Cross-posted at the Western Starblog
This is the first attempt to do a blog for the Queensland newspaper, the Western Star. Established in 1875, the Star has published every Tuesday and Friday continuously for 136 years from the town of Roma, 490kms west of Brisbane. It roughly covers the Maranoa council region serving towns such as Mitchell, Injune, Surat and Wallumbilla, in a rough 140km radius of Roma. (photo of Hodgson grain mill at dusk - Derek Barry)
That makes the area we cover larger than the European country of Croatia. But while Croatia has 4.2 mllion people in its 57,000 sq km, the Maranoa has just 13,000 souls spread across its 58,000 sq km.
Up to about a year ago, the Western Star was a print only publication. We took our first tentative steps onto the Internet when we created the Western Star Facebook page. We also created a Twitter page and linked the Facebook feed to also display in Twitter. We used the Facebook account to promote the newspaper and to publish community information that could not wait until the next print publication.
It wasn’t until January 2012, the Western Star finally started putting its content online starting with a back to school story. In early February, there were serious floods in the region that impacted Roma and Mitchell which gave us a chance to put important and timely content. Both towns broke river and creek height records. Thousands were cut off, hundreds of homes were inundated in both towns and one person lost her life in Roma.

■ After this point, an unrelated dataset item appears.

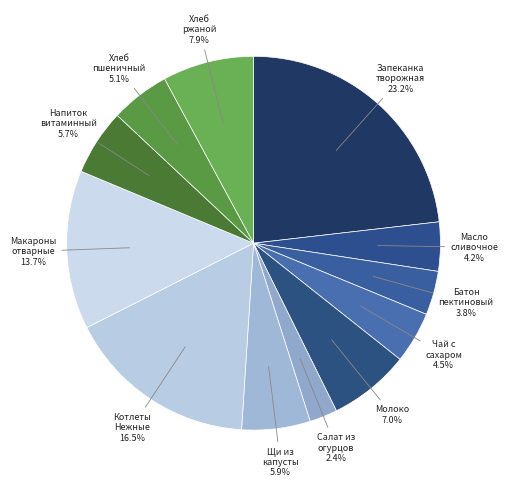

How many segments does this pie chart have?

12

A disaster management group was set up to deal with events in both towns. This author was invited to sit in on the group. This proved invaluable at getting reliable information out quickly via Facebook and the web site. The flooding happened on a Friday so previously we would have had to wait until Tuesday before publishing any information. Not this time. We were usually publishing as quickly as radio and in far more detail and authority. The feedback we got was that we were providing an essential service with timely and reliable information and we also posted a huge gallery of photos of the flood impact in both towns. Our Facebook likes soared from around 200 people to over a thousand in a couple of days.

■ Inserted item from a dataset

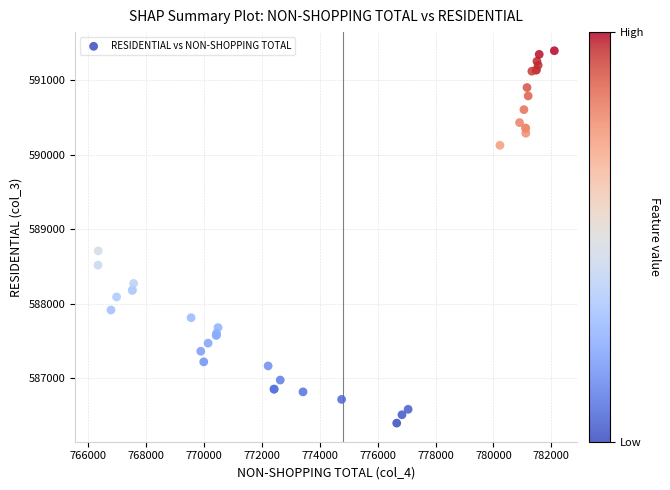

What Y value in the scatter plot is closest to 588897?

588710.2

The reliability of that information was directly related to my ability to sit in on the decisions as they were taken. The fact we were trusted by the audience was because I was trusted at the disaster group meetings to do the right thing. Occasionally in these meetings, dirty laundry got aired and I respected all requests by those doing the airing, not to publish this material. I told them if they could not debate these life and death matters freely, then there was no point in my being there. I would only publish material I felt to be in the public interest.
As soon as possible after the meeting, I would get back to my desk and write up a report on the latest flood news to go on the web and on Facebook. There were updates from the firies, ambos, police, SES, Ergon Energy, Main Roads, Council and other agencies. If something was particularly urgent, I would send an update directly from the meeting to our Facebook page. Things were happening so quickly, we occasionally got things wrong. When this happened we were quick to put out a correction and an explanation why we got something wrong. Trust was critical to our mission, so it was something we valued immensely.
The positive audience reaction shows what can be done when a news outlet is trusted. Today, our Facebook has stabilised just under 1300 “likes” which while small is still a substantial subset of our readership. Our print circulation of around 3000, and there is at least a thousand people that read us on Facebook that don’t read the paper. These are people who don’t buy or read newspapers or are part of the Roma Diaspora interested in the region but who live somewhere where they cannot easily buy the paper.
I am unsure what audience this blog will attract. That is in part because I am unsure what content will be provided here that isn’t provided elsewhere. Blogging is actually an older technology than Facebook. Blogging took off in 2002 after Google Blogger provided an easy to use interface to a population traumatised by 9/11 that wanted a public platform to write about it. Now people write blogs about everything under the sun. Blogging is a brilliant democratic tool that opened the freedom of the press to everyone.
Writing a blog is relatively easy but finding an audience remains difficult. The word “blogging” has negative overtones, its bad reputation often spread by newspapers. Yet newspaper websites are now chock-a-block with “blogs” because it seems to offer a way of publishing something in a simple and easy to use format. There is no general agreement on what a blog is other than it is a log of writing presented under a banner in reverse chronological order with the ability for readers to add comments. In many respects Facebook does this but not everyone is on Facebook. That why a blog is still useful and why there are now hundreds of millions of them on the Internet.
I am hoping the Western Starblog will evolve to fill some niche in our writing I’ve yet to fully understand. I welcome comments and suggestions on where to take it next.